Page 109 - DOS Kongressen 2012 - Abstracts

69.
Current fixation usage and registry outcomes in total hip arthroplasty:
The uncemented paradox
Anders Troelsen, Erik Malchau, Nanna Sillesen, Henrik Malchau
Clinical Orthopaedic Research Hvidovre Hvidovre University Hospital; Harris
Orthopaedic Laboratory, Massachusetts General Hospital, Boston; Harris
Orthopaedic Laboratory, Massachusetts General Hospital, Boston; Harris
Orthopaedic Laboratory, Massachusetts General Hospital, Boston
Background:
A high 86 % of total hip replacements (THR) performed in the
US are uncemented.

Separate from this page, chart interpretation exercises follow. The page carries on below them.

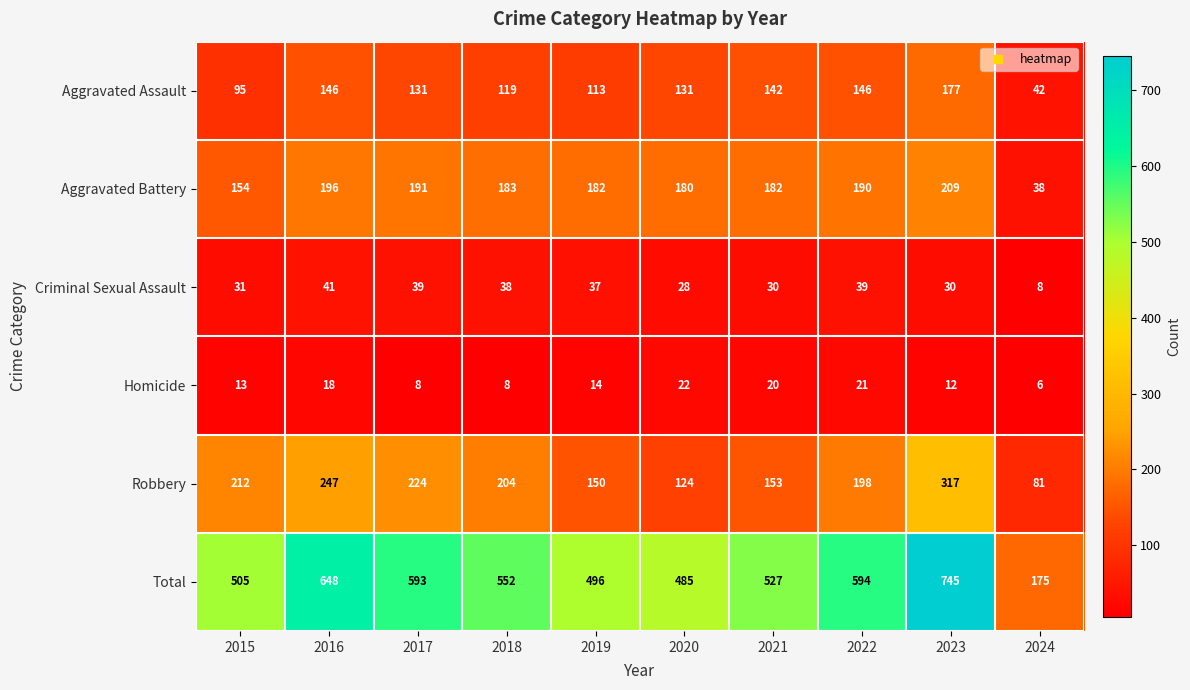

List the series in order of their peak value, lowest first.

Homicide, Criminal Sexual Assault, Aggravated Assault, Aggravated Battery, Robbery, Total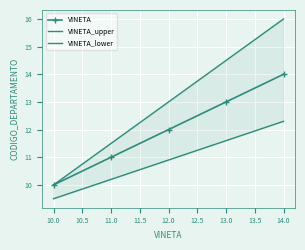

True or false: VINETA has a value of 18 at 13.0.

False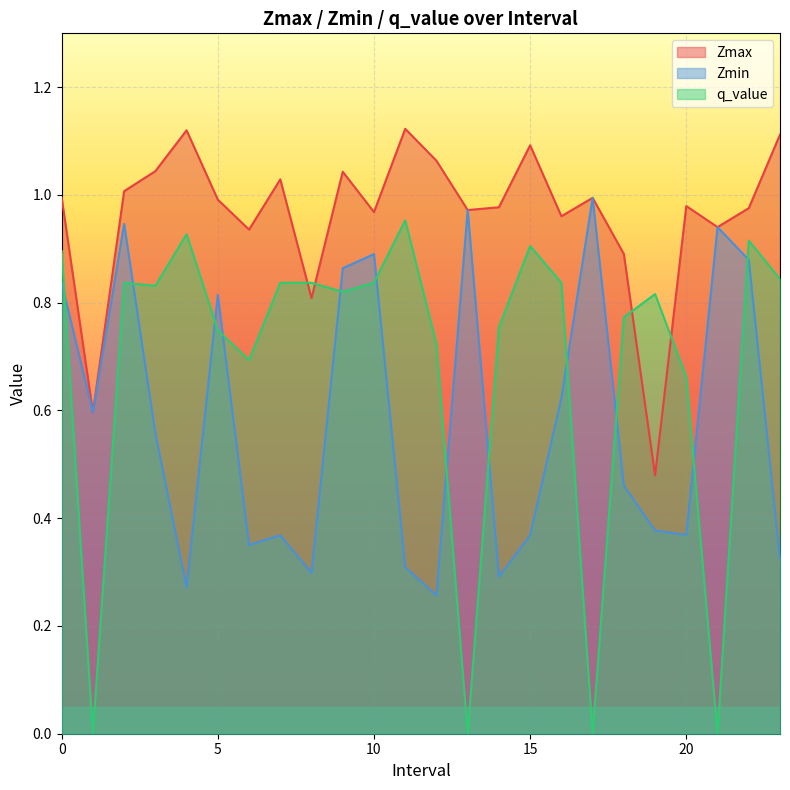

What are all the series names shown in the legend?

Zmax, Zmin, q_value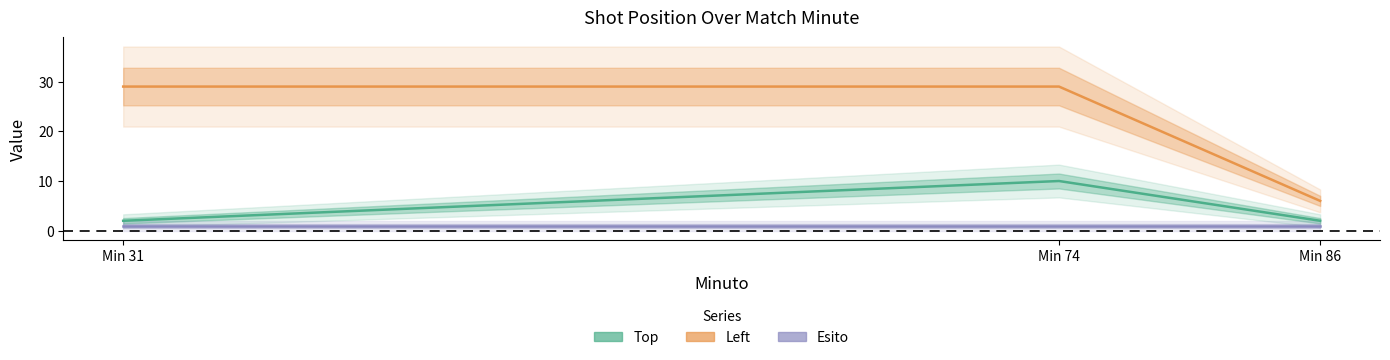

Which series has the largest total across all categories?

Left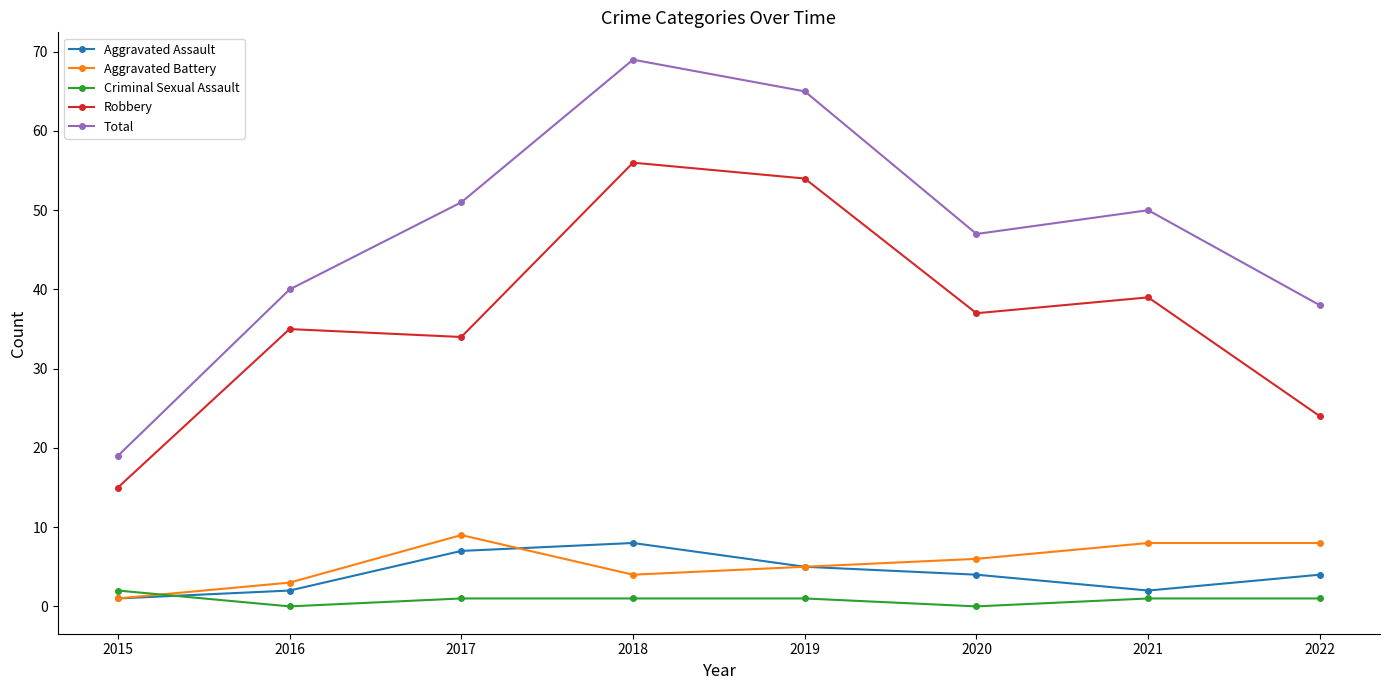

Which series changed the most between 2016 and 2022?

Robbery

This could be worrying for the future revision burden if
uncemented fixation is not associated with the lowest risk of revision
considering nationwide use of THR.
Purpose / Aim of Study:
To investigate trends for usage of uncemented
fixation and to analyze age stratified risk of revision comparing cemented,
hybrid, and uncemented fixation by inquiry to national hip arthroplasty
registries.
Materials and Methods:
Data were extracted from annual reports of national
hip arthroplasty registries if these were available in English or a Scandinavian
language and if the registry had a history of more than 5 years of data
collection.
Findings / Results:
Current usage of uncemented fixation varies between 15
%
in Sweden and 82 % in Canada for primary THR. From 2006 to 2010 the
registries of all countries reports overall increases in uncemented fixation
usage with Sweden reporting the least increase (10 % to 15 %) and Denmark
the greatest increase (47 % to 68 %). There is a clear pattern that risk of
revision is statistically significant lower using cemented compared with
uncemented fixation for the oldest age group (>75 years).
Conclusions:
Increasing use of uncemented fixation in THR is a worldwide
phenomenon. This trend is paradox to data from registries, representing
nationwide THR outcomes, suggesting that use of cemented fixation in
patients above 75 years provides the lowest risk of revision.